[Data Boundary: Start]

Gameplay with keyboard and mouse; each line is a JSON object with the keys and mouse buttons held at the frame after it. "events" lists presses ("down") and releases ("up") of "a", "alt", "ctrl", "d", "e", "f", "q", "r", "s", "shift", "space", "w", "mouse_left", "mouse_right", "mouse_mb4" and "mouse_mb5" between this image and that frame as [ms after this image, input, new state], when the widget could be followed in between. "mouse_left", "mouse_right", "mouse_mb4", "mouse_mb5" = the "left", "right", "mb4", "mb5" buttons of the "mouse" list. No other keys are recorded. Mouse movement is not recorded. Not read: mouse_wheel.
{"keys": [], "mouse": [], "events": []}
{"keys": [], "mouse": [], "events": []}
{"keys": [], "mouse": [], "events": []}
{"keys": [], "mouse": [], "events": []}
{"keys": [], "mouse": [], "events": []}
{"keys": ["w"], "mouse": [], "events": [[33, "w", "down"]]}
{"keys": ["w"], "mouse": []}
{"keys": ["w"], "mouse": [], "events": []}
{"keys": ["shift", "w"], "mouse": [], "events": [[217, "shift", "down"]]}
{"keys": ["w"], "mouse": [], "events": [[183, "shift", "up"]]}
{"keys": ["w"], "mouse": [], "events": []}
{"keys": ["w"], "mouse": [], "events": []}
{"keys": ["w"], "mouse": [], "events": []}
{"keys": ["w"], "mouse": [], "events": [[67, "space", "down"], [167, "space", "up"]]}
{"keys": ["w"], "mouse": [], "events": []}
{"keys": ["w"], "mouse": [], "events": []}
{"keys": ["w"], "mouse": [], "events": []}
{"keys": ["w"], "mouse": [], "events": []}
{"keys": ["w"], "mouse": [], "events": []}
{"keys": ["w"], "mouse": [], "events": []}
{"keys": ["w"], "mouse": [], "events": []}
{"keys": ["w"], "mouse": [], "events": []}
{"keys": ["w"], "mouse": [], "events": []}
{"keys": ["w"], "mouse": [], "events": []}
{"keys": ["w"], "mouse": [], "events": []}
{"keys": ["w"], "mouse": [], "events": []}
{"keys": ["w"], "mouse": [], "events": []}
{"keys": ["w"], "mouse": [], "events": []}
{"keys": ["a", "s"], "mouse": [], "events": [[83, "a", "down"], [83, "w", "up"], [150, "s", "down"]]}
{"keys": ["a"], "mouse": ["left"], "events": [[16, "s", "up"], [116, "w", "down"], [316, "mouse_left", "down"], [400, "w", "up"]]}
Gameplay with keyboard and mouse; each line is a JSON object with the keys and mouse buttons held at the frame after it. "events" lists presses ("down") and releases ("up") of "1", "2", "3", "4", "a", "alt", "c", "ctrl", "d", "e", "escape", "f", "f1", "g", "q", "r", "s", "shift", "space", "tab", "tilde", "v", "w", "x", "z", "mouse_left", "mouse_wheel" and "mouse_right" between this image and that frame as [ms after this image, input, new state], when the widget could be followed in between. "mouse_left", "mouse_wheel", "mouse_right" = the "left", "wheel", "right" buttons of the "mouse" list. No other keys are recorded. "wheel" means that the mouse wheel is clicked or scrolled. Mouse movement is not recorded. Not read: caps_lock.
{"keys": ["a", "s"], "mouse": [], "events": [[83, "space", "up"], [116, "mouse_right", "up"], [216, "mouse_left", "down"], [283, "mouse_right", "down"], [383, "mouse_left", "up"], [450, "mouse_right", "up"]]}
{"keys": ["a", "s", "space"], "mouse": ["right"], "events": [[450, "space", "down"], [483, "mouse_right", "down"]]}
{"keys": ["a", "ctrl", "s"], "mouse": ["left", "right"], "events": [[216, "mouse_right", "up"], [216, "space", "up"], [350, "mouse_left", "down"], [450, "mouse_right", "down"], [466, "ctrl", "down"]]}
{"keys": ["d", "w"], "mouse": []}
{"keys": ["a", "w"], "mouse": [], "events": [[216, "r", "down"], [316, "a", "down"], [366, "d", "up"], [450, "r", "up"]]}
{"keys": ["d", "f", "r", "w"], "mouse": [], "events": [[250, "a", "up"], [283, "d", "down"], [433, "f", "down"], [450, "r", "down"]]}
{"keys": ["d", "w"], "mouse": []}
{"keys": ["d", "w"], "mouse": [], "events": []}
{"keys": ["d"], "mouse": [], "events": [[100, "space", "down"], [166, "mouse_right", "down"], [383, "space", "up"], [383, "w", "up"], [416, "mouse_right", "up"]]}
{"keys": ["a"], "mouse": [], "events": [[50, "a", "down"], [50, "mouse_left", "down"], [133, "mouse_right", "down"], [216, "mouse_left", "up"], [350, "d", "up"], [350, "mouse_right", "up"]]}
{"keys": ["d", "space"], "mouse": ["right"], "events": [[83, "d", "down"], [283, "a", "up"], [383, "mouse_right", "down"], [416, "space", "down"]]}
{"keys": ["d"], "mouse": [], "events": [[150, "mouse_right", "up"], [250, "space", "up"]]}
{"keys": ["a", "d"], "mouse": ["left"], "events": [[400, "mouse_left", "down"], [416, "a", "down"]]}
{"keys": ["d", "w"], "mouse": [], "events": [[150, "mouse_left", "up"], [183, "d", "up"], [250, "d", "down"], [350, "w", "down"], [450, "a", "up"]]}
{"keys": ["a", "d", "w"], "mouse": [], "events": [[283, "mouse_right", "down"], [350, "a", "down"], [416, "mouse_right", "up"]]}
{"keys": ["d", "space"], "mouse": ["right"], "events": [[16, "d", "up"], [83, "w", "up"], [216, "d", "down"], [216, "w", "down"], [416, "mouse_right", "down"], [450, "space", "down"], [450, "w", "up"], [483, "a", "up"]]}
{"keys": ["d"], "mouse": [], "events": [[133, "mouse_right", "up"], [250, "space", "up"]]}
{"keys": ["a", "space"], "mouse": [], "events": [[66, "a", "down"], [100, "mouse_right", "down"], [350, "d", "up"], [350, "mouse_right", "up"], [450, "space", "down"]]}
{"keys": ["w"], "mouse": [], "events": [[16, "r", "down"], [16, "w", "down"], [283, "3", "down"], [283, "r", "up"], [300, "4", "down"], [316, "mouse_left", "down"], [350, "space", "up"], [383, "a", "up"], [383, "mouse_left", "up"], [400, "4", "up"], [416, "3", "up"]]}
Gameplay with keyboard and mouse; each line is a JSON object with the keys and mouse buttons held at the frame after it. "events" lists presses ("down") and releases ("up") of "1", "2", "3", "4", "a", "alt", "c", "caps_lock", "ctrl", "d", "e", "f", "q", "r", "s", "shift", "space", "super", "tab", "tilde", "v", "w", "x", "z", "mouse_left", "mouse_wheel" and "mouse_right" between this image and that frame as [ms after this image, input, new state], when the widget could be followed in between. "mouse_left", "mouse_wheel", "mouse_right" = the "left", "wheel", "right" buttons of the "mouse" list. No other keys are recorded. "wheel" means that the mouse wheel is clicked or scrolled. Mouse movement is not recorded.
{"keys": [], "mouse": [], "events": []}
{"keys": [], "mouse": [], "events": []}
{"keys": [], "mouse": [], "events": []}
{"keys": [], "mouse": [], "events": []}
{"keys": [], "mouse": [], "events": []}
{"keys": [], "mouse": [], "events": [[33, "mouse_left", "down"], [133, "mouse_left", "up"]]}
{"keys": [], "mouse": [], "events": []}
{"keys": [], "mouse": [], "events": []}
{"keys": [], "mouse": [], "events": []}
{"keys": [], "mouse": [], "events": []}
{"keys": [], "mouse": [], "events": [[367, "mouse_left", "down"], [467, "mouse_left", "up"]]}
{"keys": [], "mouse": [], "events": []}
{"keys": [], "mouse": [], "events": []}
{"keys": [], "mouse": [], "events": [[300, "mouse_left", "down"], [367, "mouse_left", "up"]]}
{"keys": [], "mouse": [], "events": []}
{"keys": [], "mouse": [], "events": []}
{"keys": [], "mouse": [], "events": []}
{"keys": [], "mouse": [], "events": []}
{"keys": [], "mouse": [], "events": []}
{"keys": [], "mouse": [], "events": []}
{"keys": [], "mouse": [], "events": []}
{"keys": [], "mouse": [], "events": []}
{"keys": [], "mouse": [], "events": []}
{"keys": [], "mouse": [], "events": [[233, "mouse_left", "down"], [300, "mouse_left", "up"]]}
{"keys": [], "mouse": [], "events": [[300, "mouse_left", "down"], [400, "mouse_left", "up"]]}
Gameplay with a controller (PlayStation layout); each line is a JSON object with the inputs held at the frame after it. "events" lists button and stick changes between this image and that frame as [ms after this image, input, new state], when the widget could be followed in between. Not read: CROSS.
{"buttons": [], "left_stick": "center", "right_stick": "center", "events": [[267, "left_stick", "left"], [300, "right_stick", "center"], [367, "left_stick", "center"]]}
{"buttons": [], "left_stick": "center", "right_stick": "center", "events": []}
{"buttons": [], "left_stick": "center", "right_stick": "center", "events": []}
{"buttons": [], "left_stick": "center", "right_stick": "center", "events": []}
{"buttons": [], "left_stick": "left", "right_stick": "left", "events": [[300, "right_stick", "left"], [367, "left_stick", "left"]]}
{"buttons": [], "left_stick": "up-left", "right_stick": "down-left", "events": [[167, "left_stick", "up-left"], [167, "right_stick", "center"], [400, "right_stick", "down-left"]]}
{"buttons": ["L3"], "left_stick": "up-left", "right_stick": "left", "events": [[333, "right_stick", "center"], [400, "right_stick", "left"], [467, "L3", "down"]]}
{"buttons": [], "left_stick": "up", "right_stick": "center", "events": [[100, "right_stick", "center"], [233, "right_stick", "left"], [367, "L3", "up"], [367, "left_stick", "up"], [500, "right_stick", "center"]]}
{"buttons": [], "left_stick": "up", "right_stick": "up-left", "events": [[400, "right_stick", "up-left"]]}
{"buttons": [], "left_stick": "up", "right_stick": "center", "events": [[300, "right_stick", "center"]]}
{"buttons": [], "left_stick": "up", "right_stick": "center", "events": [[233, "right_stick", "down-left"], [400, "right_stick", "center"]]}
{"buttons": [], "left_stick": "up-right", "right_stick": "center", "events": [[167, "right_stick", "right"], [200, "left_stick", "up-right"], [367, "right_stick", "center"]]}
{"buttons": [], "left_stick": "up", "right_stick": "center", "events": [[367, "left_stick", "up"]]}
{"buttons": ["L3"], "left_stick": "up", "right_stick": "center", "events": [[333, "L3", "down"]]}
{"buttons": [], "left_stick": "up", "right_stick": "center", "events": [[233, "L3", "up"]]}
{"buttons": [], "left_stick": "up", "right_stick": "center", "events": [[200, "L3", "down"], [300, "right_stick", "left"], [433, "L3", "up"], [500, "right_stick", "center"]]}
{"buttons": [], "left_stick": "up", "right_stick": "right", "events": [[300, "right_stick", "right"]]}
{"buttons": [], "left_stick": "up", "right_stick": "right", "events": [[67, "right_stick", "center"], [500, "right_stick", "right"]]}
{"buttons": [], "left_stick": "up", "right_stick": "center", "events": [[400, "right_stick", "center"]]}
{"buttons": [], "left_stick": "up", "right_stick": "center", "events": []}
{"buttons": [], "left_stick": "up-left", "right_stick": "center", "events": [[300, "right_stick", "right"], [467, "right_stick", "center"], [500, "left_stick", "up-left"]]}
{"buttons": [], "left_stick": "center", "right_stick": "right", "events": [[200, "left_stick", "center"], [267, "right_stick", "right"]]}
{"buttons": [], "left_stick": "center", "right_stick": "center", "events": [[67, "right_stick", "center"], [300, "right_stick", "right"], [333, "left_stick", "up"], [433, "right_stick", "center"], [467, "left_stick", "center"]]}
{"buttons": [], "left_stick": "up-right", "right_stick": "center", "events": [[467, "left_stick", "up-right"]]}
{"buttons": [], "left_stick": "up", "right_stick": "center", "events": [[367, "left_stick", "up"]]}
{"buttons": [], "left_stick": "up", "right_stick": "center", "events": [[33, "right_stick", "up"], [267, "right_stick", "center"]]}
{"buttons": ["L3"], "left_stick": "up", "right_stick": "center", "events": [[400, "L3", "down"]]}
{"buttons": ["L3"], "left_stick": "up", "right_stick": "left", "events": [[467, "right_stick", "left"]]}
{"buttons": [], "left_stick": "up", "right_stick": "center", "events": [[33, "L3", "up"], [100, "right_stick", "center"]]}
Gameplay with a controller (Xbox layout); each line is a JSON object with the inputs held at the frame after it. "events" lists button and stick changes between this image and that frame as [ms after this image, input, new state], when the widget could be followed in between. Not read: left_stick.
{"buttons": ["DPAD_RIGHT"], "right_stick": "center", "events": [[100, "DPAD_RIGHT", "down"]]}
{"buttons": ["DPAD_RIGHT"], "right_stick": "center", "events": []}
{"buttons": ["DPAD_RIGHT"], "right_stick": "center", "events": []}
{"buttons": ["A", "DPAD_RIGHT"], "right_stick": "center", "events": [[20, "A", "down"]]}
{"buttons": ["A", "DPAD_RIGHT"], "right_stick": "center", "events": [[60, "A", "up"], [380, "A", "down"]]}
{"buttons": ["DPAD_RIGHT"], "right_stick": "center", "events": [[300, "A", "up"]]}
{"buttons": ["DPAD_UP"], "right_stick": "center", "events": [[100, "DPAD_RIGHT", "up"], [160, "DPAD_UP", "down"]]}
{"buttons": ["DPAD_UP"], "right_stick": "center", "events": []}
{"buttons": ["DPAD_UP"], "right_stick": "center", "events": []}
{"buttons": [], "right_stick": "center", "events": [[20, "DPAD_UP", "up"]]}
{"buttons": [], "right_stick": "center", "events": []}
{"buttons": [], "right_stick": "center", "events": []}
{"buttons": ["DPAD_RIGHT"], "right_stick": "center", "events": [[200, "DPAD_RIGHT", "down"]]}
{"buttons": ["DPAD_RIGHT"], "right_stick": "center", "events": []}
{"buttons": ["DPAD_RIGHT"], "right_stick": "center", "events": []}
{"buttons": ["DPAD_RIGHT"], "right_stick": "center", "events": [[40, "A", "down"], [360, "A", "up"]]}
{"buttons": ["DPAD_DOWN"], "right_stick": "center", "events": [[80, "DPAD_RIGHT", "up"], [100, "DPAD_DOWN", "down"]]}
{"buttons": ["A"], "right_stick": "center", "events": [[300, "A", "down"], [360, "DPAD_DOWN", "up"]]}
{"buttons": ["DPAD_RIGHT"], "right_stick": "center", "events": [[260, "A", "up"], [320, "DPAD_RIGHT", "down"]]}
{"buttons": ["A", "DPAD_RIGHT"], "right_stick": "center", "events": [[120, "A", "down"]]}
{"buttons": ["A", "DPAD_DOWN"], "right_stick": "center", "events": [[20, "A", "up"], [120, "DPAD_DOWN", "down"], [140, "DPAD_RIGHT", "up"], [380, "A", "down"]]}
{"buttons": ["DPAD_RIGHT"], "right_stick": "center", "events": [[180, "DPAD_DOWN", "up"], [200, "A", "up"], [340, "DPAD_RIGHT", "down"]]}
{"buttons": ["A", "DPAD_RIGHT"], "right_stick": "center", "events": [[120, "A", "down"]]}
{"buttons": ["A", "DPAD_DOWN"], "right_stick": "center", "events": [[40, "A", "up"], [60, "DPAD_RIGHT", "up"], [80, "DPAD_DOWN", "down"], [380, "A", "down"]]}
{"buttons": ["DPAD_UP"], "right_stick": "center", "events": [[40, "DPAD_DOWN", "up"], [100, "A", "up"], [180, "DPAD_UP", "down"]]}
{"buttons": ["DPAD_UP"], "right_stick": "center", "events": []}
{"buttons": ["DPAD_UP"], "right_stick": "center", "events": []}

[Data Boundary: End]

Copy each line of the listing that holds the word "controller".

Answer to the problem:
Gameplay with a controller (PlayStation layout); each line is a JSON object with the inputs held at the frame after it. "events" lists button and stick changes between this image and that frame as [ms after this image, input, new state], when the widget could be followed in between. Not read: CROSS.
Gameplay with a controller (Xbox layout); each line is a JSON object with the inputs held at the frame after it. "events" lists button and stick changes between this image and that frame as [ms after this image, input, new state], when the widget could be followed in between. Not read: left_stick.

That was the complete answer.